To assess the cytotoxicity of plumbagin, two ESCC cell lines were exposed to different concentrations of plumbagin for 48 h. As determined by MTT assay (Fig. 1B), plumbagin treatment resulted in a concentration-dependent reduction in cell viability. The IC₅₀ values for plumbagin in ECA-109 and TE-1 cells were 6.2±0.5 and 2.4±0.6 μM, respectively. BrdU incorporation assay was preformed to validate the antiproliferative activity of plumbagin. The results demonstrated that treatment with 8 μM plumbagin for 48 h decreased the proliferation of ECA-109 and TE-1 cells by 45.5 and 62.6%, respectively (Fig. 1C). However, plumbagin, up to the concentration of 16 μM, had no significant impact on the viability of normal esophageal epithelial cells following treatment for 48 h (Fig. 1D).

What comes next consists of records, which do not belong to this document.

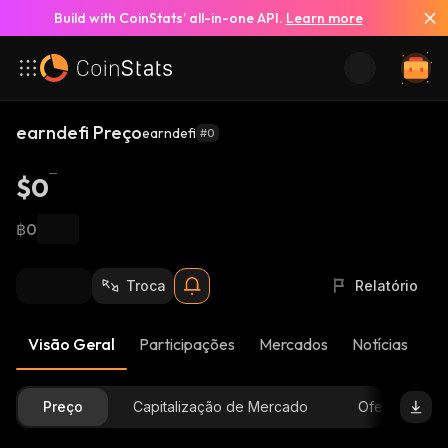
Build with CoinStats’ all-in-one API.
Learn more
earndefi Preço
earndefi
#0
$0
฿0
Troca
Relatório
Visão Geral
Participações
Mercados
Notícias
At
Preço
Capitalização de Mercado
Oferta Dispon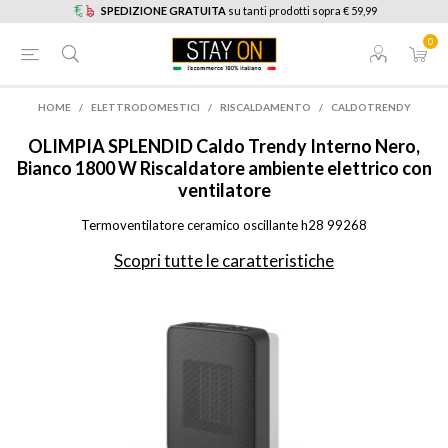
SPEDIZIONE GRATUITA
su tanti prodotti sopra € 59,99
0
HOME
/
ELETTRODOMESTICI
/
RISCALDAMENTO
/
CALDOTRENDY
OLIMPIA SPLENDID
Caldo Trendy Interno Nero,
Bianco 1800 W Riscaldatore ambiente elettrico con
ventilatore
Termoventilatore ceramico oscillante h28 99268
Scopri tutte le caratteristiche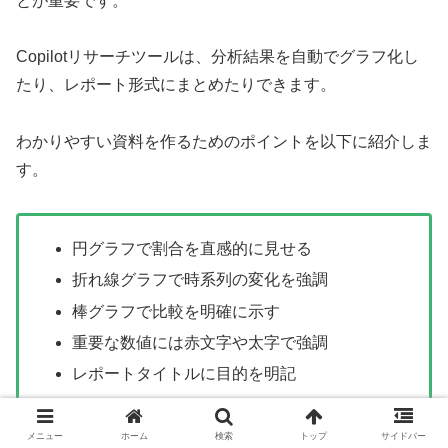
とが重要です。
Copilotリサーチツールは、分析結果を自動でグラフ化し
たり、レポート形式にまとめたりできます。
わかりやすい資料を作るためのポイントを以下に紹介しま
す。
円グラフで割合を直感的に見せる
折れ線グラフで時系列の変化を強調
棒グラフで比較を明確に示す
重要な数値には赤文字や太字で強調
レポートタイトルに目的を明記
メニュー
ホーム
検索
トップ
サイドバー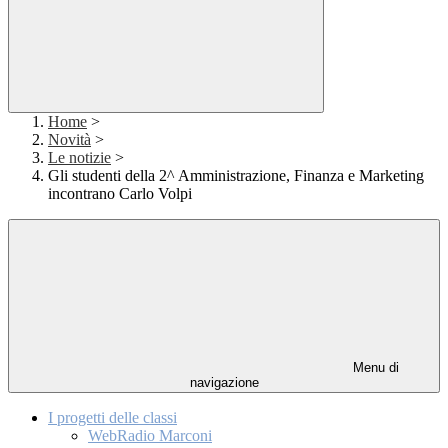
Home
>
Novità
>
Le notizie
>
Gli studenti della 2^ Amministrazione, Finanza e Marketing
incontrano Carlo Volpi
Menu di
navigazione
I progetti delle classi
WebRadio Marconi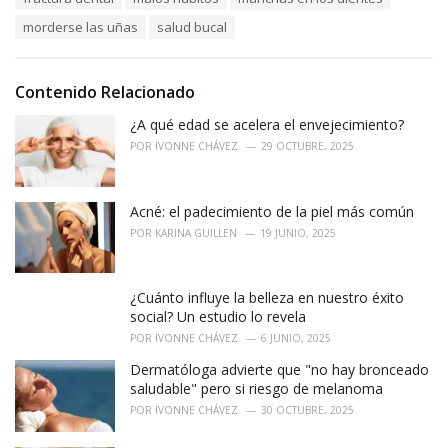
g
g
s
o
morderse las uñas
salud bucal
:
r
i
e
Contenido Relacionado
s
:
¿A qué edad se acelera el envejecimiento?
POR
IVONNE CHÁVEZ
29 OCTUBRE, 2025
Acné: el padecimiento de la piel más común
POR
KARINA GUILLEN
19 JUNIO, 2025
¿Cuánto influye la belleza en nuestro éxito
social? Un estudio lo revela
POR
IVONNE CHÁVEZ
6 JUNIO, 2025
Dermatóloga advierte que "no hay bronceado
saludable" pero si riesgo de melanoma
POR
IVONNE CHÁVEZ
30 OCTUBRE, 2025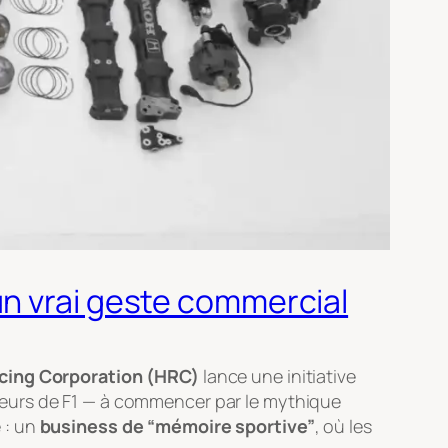
un vrai geste commercial
cing Corporation (HRC)
lance une initiative
teurs de F1 — à commencer par le mythique
 : un
business de “mémoire sportive”
, où les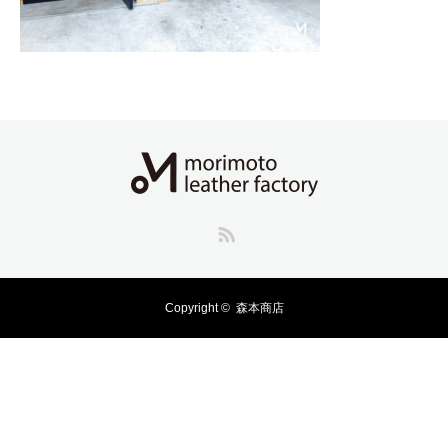
RSS
Copyright ©
森本商店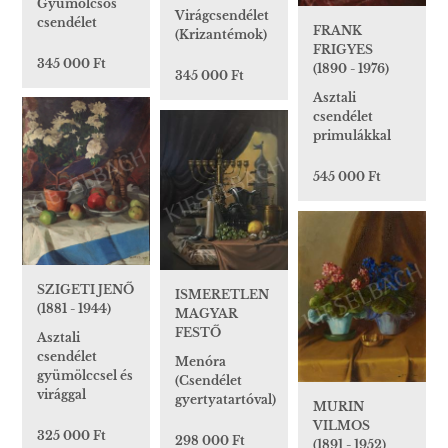
Gyümölcsös
Virágcsendélet
csendélet
FRANK
(Krizantémok)
FRIGYES
345 000 Ft
(1890 - 1976)
345 000 Ft
Asztali
csendélet
primulákkal
545 000 Ft
SZIGETI JENŐ
ISMERETLEN
(1881 - 1944)
MAGYAR
FESTŐ
Asztali
csendélet
Menóra
gyümölccsel és
(Csendélet
virággal
gyertyatartóval)
MURIN
VILMOS
325 000 Ft
298 000 Ft
(1891 - 1952)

Flow cytometric analysis was performed to determine the effect of plumbagin on cell cycle progression and apoptosis. As presented in Fig. 2A, treatment of ECA-109 cells with plumbagin for 48 h increased the proportion of cells in the G₀/G₁ phase of the cell cycle from 50 to 62% (P=0.001) and decreased the proportion of cells in the S phase from 29 to 18% (P=0.002) relative to control. In addition, plumbagin treatment resulted in a 4.7-fold (P=0.004) increase in the % of Annexin V-positive apoptotic cells, compared with vehicle-treated cells (Fig. 2B). Similar findings were observed in TE-1 cells following treatment with plumbagin (Fig. 2). Western blot analysis of several key genes involved in cell cycle progression and apoptosis confirmed that plumbagin treatment resulted in a marked increase in p53 and p21 and decrease in cyclin D1, CDK4 and Mcl-1 expression (Fig. 3A). In addition, cleavage of caspase-3 and PARP was markedly enhanced in plumbagin-treated ECA-109 and TE-1 cells compared with vehicle-treated cells (Fig. 3A).

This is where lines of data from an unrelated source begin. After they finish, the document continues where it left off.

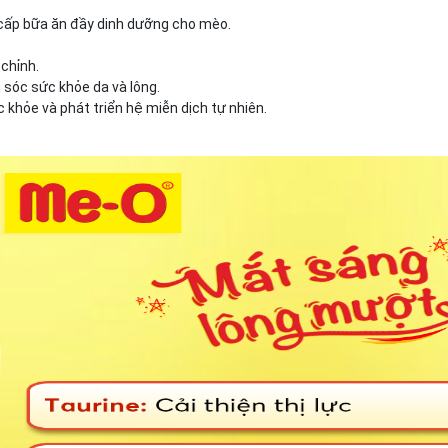
 cấp bữa ăn đầy dinh dưỡng cho mèo.
chỉnh.
 sóc sức khỏe da và lông.
 khỏe và phát triển hệ miễn dịch tự nhiên.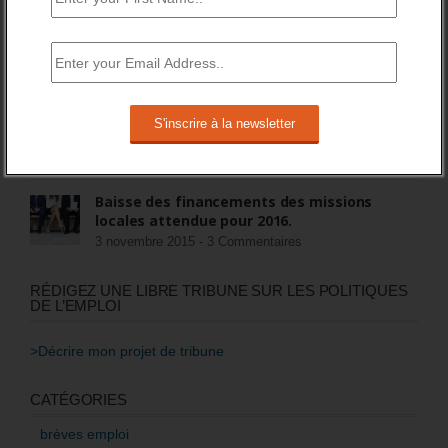
FIN DES ASS POUR LES CHÔMEURS
15 juillet 2018 -
8 Commentaires
Quel avenir pour les contrats aidés au
second semestre 2017, et après ?
22 mai 2017 -
5 Commentaires
Baisse des financements des missions
locales attendue pour 2016.
3 novembre 2015 -
3 Commentaires
RÉDIGEZ UNE LIBRE TRIBUNE SUR LES POLITIQUES
DE L’EMPLOI
>Décrire mon projet de tribune
CATÉGORIES
brèves emploi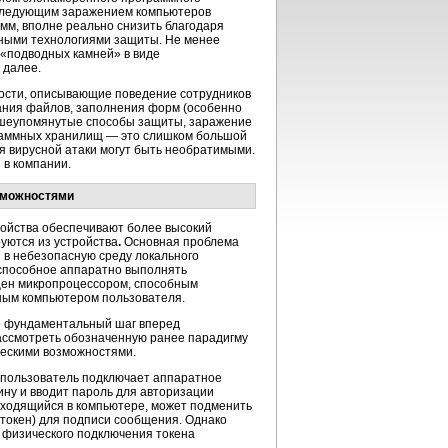
последующим заражением компьютеров
мм, вполне реально снизить благодаря
ными технологиями защиты. Не менее
 «подводных камней» в виде
 далее.
ности, описывающие поведение сотрудников
вания файлов, заполнения форм (особенно
 вышеупомянутые способы защиты, заражение
граммных хранилищ — это слишком большой
ия вирусной атаки могут быть необратимыми.
в компании.
зможностями
ойства обеспечивают более высокий
уются из устройства
.
Основная проблема
 в небезопасную среду локального
 способное аппаратно выполнять
щен микропроцессором, способным
ьным компьютером пользователя.
это фундаментальный шаг вперед
рассмотреть обозначенную ранее парадигму
ческими возможностями.
пользователь подключает аппаратное
ну и вводит пароль для авторизации
находящийся в компьютере, может подменить
(токен) для подписи сообщения. Однако
 физического подключения токена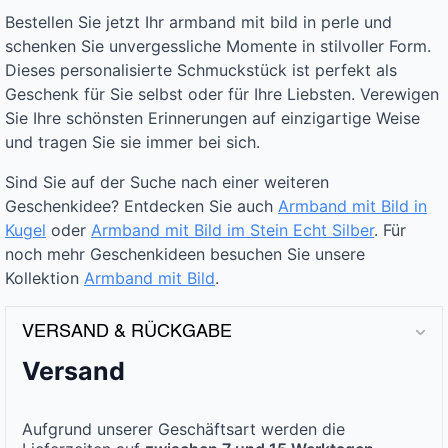
Bestellen Sie jetzt Ihr armband mit bild in perle und
schenken Sie unvergessliche Momente in stilvoller Form.
Dieses personalisierte Schmuckstück ist perfekt als
Geschenk für Sie selbst oder für Ihre Liebsten. Verewigen
Sie Ihre schönsten Erinnerungen auf einzigartige Weise
und tragen Sie sie immer bei sich.
Sind Sie auf der Suche nach einer weiteren
Geschenkidee? Entdecken Sie auch
Armband mit Bild in
Kugel
oder
Armband mit Bild im Stein Echt Silber
. Für
noch mehr Geschenkideen besuchen Sie unsere
Kollektion
Armband mit Bild
.
VERSAND & RÜCKGABE
Versand
Aufgrund unserer Geschäftsart werden die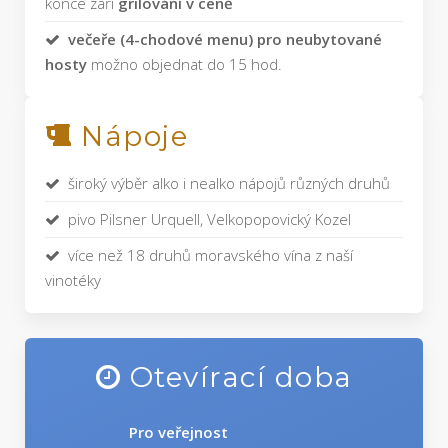
konce září
grilování v ceně
večeře (4-chodové menu) pro neubytované
hosty
možno objednat do 15 hod.
Nápoje
široký výběr alko i nealko nápojů různých druhů
pivo Pilsner Urquell, Velkopopovický Kozel
více než 18 druhů moravského vína z naší
vinotéky
Otevírací doba
Pro veřejnost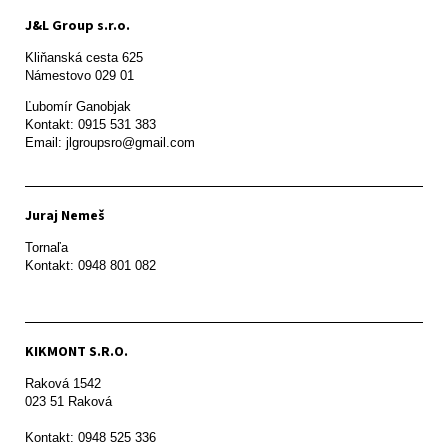
J&L Group s.r.o.
Kliňanská cesta 625

Námestovo 029 01 
Ľubomír Ganobjak

Kontakt: 0915 531 383

Email: jlgroupsro@gmail.com
Juraj Nemeš
Tornaľa

Kontakt: 0948 801 082
KIKMONT S.R.O.
Raková 1542

023 51 Raková 

Kontakt: 0948 525 336
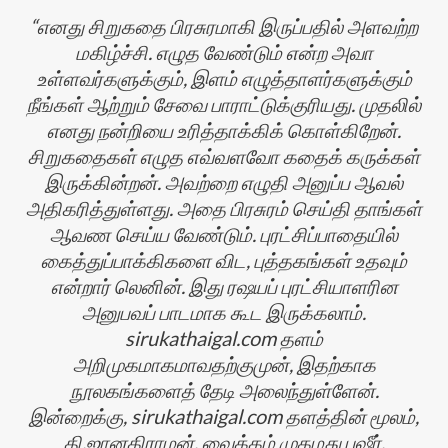
எனது சிறுகதை பிரசுரமாகி இருப்பதில் அளவற்ற
மகிழ்ச்சி. எழுத வேண்டும் என்ற அவா
உள்ளவர்களுக்கும், இளம் எழுத்தாளர்களுக்கும்
நீங்கள் ஆற்றும் சேவை பாராட்டுக்குரியது. முதலில்
எனது நன்றியை உரித்தாக்கிக் கொள்கிறேன்.
சிறுகதைகள் எழுத எவ்வளவோ கதைக் கருக்கள்
இருக்கின்றன். அவற்றை எழுதி அனுப்ப ஆவல்
அதிகரித்துள்ளது. அதை பிரசுரம் செய்தி தாங்கள்
ஆவண செய்ய வேண்டும். புரட்சிப்பாதையில்
கைத்துப்பாக்கிகளை விட, புத்தகங்கள் உதவும்
என்றார் லெனின். இது ரஷயப் புரட்சியாளரின
அனுபவப் பாடமாக கூட இருக்கலாம்.
sirukathaigal.com தளம்
அறிமுகமாகமாவதற்குமுன், இதற்காக
நூலகங்களைத் தேடி அலைந்துள்ளேன்.
இன்றைக்கு, sirukathaigal.com தளத்தின் மூலம்,
தி.ஜானகிராமன், வைக்கம் முகமது பஷீர்,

Western blot analysis demonstrated that plumbagin treatment led to a significant decrease in the levels of phosphorylated STAT3, but not total STAT3 protein (Fig. 3B). Consistently, plumbagin-treated ESCC cells displayed a 3- to 6-fold reduction of STAT3 reporter gene activity, compared with control cells (Fig. 3C). These data indicated that plumbagin had the capacity to interfere with STAT3 activation.

Next, the hypothesis that the plumbagin-mediated cytotoxicity in ESCC cells was directly associated with inactivation of STAT3 signaling was examined. To this end, rescue experiments were performed with a constitutively active STAT3 variant. The results demonstrated that ectopic expression of constitutively active STAT3 (Fig. 4A) significantly attenuated the plumbagin-induced growth suppression (Fig. 4B) and apoptosis (Fig. 4C) in ESCC cells.

To determine the in vivo anticancer effect of plumbagin, ECA-109 and TE-1 cells were injected into nude mice, allowed to form xenograft tumors, and treated with plumbagin or vehicle in vivo. After 30 days, plumbagin-treated ECA-109 and TE-1 xenograft tumors displayed 72 and 54% reduction in tumor volume, respectively, relative to vehicle-treated tumors (Fig. 5A). Immunohistochemistry analysis of tumor specimens confirmed that plumbagin-treated tumors presented a significant reduction in the % of Ki-67-positive cells (P=0.011; Fig. 5B). Additionally, the levels of phosphorylated STAT3 were significantly lower in plumbagin-treated tumors compared with vehicle-treated tumors (P=0.001; Fig. 5C).